Science Update

Study Explores Supplementation Effect of Vitamin A and Minerals on Hypothyroidism

The thyroid is a gland responsible for certain hormones that are critical to many functions within the human body. Hypothyroidism is a condition related to reduced function of the thyroid gland. Certain nutrients have been linked to thyroid function and hypothyroidism.

Zinc is a mineral that plays a critical role in thyroid hormone regulation. It is a cofactor for certain deiodinases, which are enzymes that help convert thyroxine (T4) into the active form of the thyroid hormone. Zinc also helps facilitate the binding of triiodothyronine (T3) to its nuclear receptor and helps to convert precursor molecules into the thyrotropin-releasing hormone.

In a recent randomized, double-blind, placebo-controlled trial, a higher incidence of hypothyroidism was shown to occur in the presence of a diet low in both vitamin A and iodine when compared to a diet low in iodine alone. Oxidative stress has been associated with the pathogenesis of autoimmune thyroiditis. Vitamin A has been shown to support the body’s response to oxidative stress and may also influence the pituitary-thyroid axis.

Magnesium is the fourth most abundant mineral in the human body, which is critical for many enzymatic reactions. Magnesium is a cofactor in the mediation of thyrotropin in thyroid gland activity. The balance between magnesium and zinc may be associated with changes in thyroid hormone levels.

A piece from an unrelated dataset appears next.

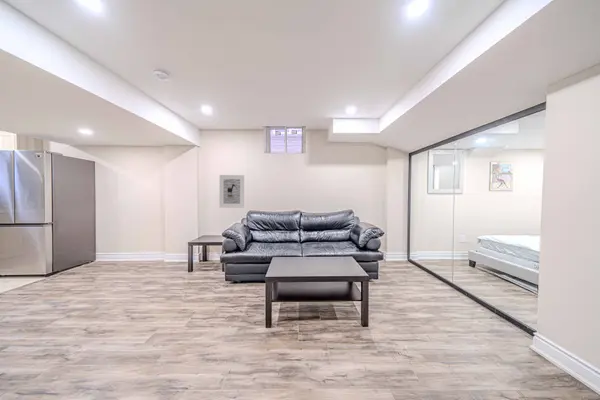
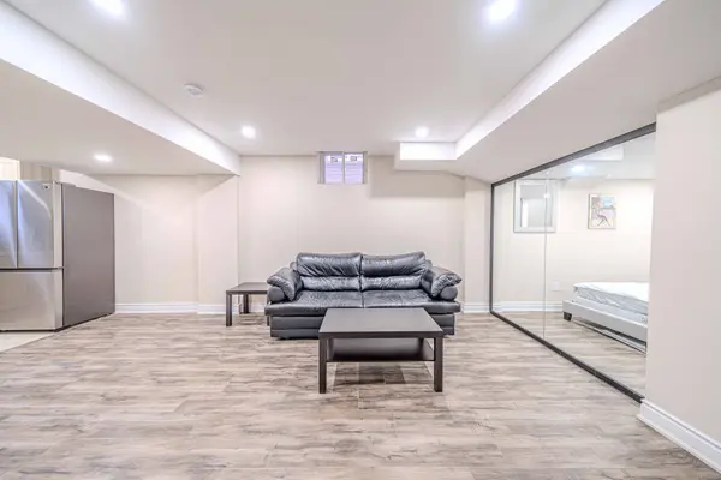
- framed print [218,174,245,209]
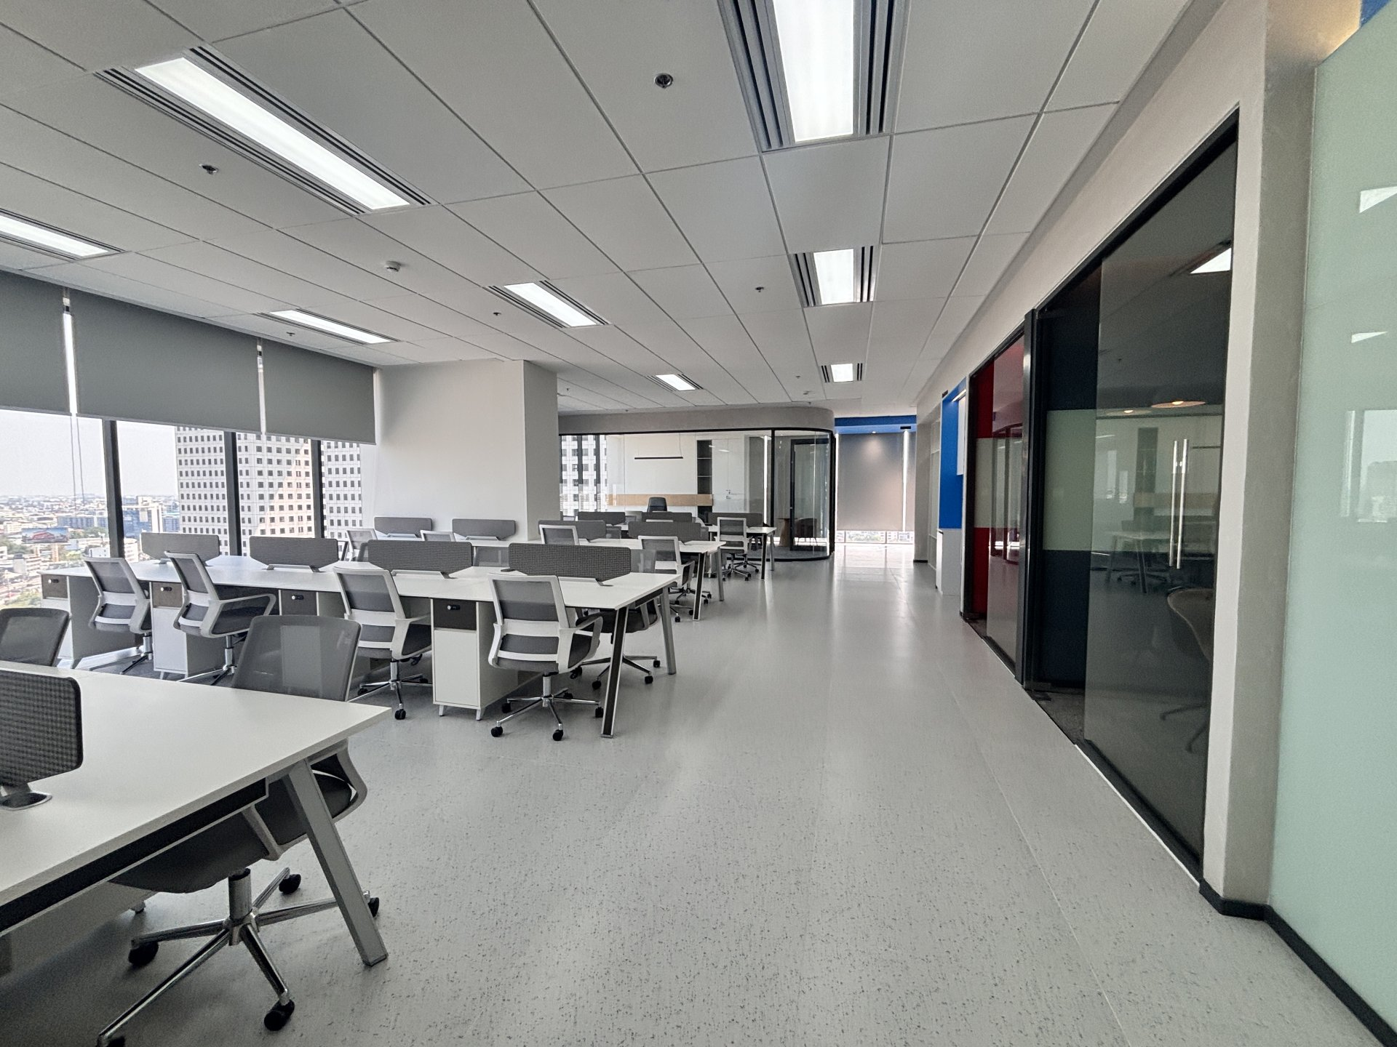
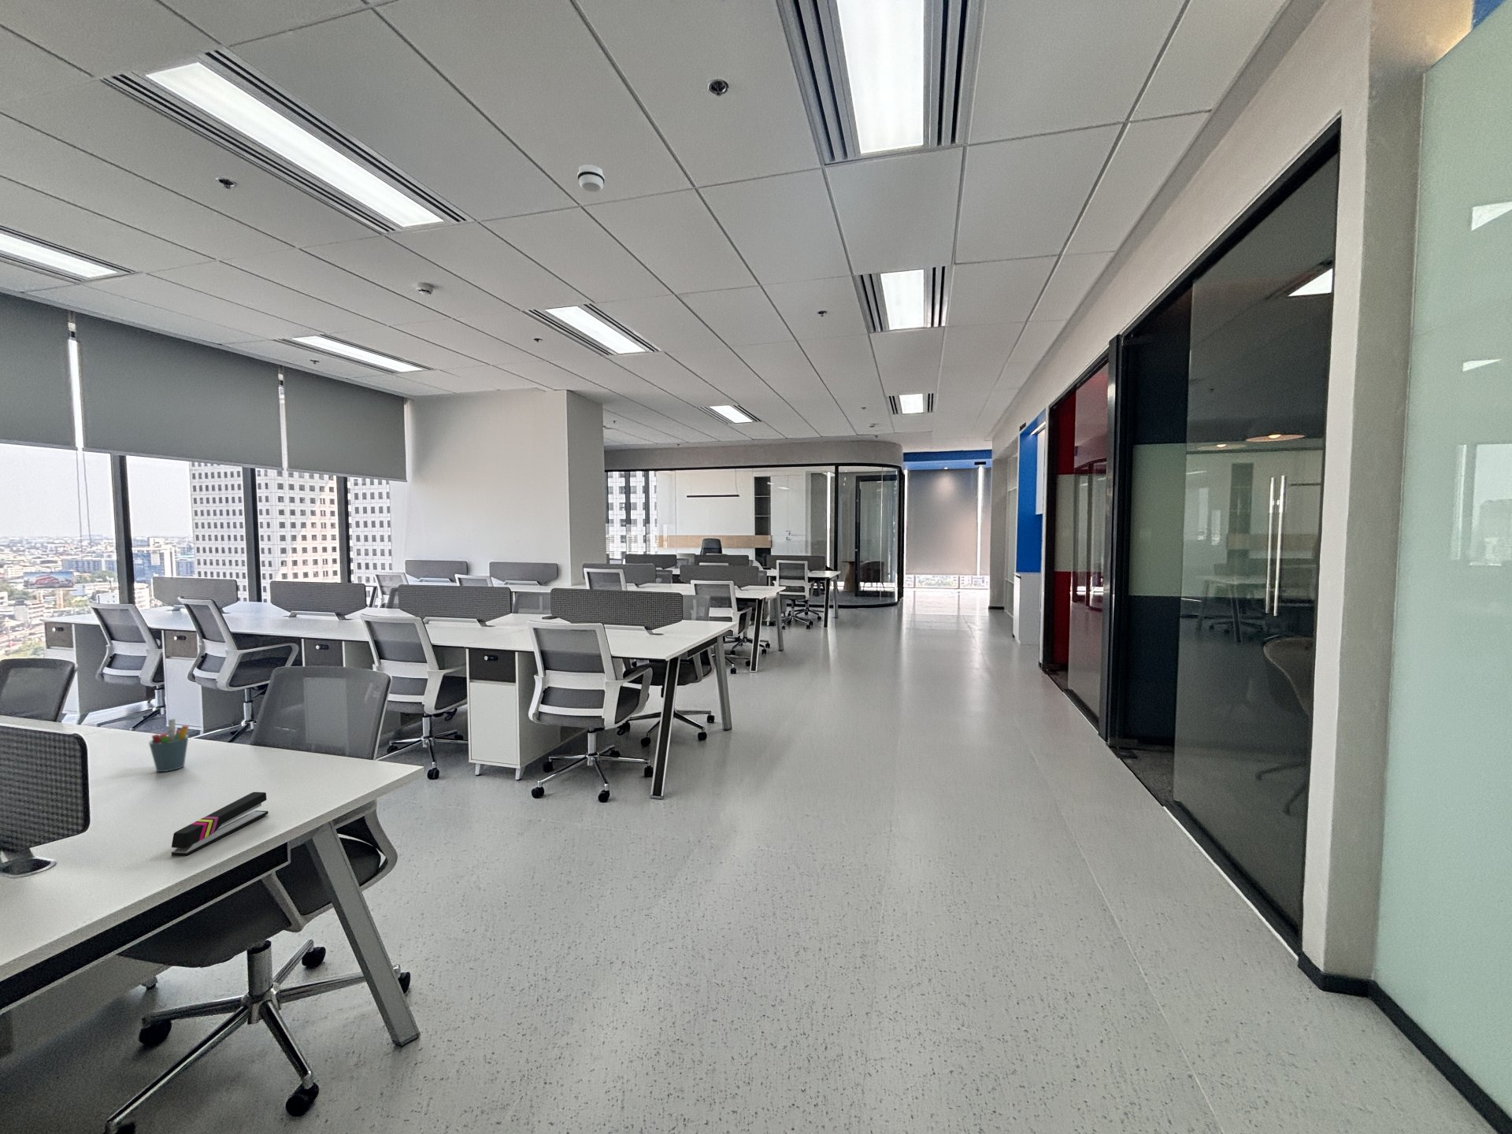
+ pen holder [148,718,189,773]
+ smoke detector [576,164,606,193]
+ stapler [171,791,269,856]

Researchers assessed the efficacy of the combined supplementation of magnesium, zinc, and vitamin A on individuals with hypothyroidism. The 10-week trial included data from 86 individuals, ranging from 20 to 65 years of age. The treatment arm consisted of a daily supplementation of 30 mg of zinc gluconate and 250 mg of magnesium oxide, along with 25,000 IU of vitamin A twice per week.

The study assessed biomarkers associated with inflammation, oxidative stress, and thyroid function. Study results indicated that the treatment arm experienced a significant decrease in serum high-sensitivity C-reactive protein levels. Significant differences in total antioxidant capacity were observed between the study groups. A significant increase in serum-free T4 levels was observed in the treatment arm.

The sample size and trial duration of the recent randomized, double-blind, placebo-controlled trial may warrant further studies. However, the results indicate that certain supplementation, such as magnesium, zinc, and vitamin A, may support healthy thyroid function.